::: The input

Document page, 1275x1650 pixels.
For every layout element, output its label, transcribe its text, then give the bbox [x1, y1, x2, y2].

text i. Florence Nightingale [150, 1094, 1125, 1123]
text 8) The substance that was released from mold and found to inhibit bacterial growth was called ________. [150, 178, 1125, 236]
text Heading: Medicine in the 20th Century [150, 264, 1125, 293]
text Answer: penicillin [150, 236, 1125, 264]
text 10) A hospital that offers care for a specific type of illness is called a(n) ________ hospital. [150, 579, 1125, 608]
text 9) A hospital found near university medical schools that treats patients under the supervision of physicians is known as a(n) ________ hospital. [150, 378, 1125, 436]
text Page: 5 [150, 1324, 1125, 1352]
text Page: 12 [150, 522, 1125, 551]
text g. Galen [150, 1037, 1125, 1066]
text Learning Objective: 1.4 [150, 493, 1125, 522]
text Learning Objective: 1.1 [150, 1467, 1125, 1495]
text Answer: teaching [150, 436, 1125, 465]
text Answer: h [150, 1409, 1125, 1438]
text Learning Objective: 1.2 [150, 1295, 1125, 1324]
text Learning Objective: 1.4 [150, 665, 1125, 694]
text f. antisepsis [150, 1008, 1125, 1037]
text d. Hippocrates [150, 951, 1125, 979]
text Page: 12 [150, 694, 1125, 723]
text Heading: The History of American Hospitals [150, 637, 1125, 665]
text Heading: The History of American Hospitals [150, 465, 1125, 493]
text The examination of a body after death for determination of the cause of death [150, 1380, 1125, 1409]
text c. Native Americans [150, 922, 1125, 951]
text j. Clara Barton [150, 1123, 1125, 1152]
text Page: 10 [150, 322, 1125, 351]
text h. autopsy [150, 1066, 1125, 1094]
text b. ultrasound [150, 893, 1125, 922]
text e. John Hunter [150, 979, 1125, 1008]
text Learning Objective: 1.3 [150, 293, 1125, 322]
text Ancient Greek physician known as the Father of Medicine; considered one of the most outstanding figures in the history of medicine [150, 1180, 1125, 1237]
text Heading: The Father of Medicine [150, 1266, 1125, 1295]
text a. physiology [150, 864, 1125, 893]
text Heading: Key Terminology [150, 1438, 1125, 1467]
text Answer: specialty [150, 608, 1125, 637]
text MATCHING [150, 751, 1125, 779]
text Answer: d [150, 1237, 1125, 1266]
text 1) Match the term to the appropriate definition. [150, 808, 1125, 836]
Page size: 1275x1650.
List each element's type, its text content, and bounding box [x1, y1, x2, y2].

::::::

Return all lines from the data above with "Answer" in them.

text Answer: penicillin [150, 236, 1125, 264]
text Answer: teaching [150, 436, 1125, 465]
text Answer: h [150, 1409, 1125, 1438]
text Answer: specialty [150, 608, 1125, 637]
text Answer: d [150, 1237, 1125, 1266]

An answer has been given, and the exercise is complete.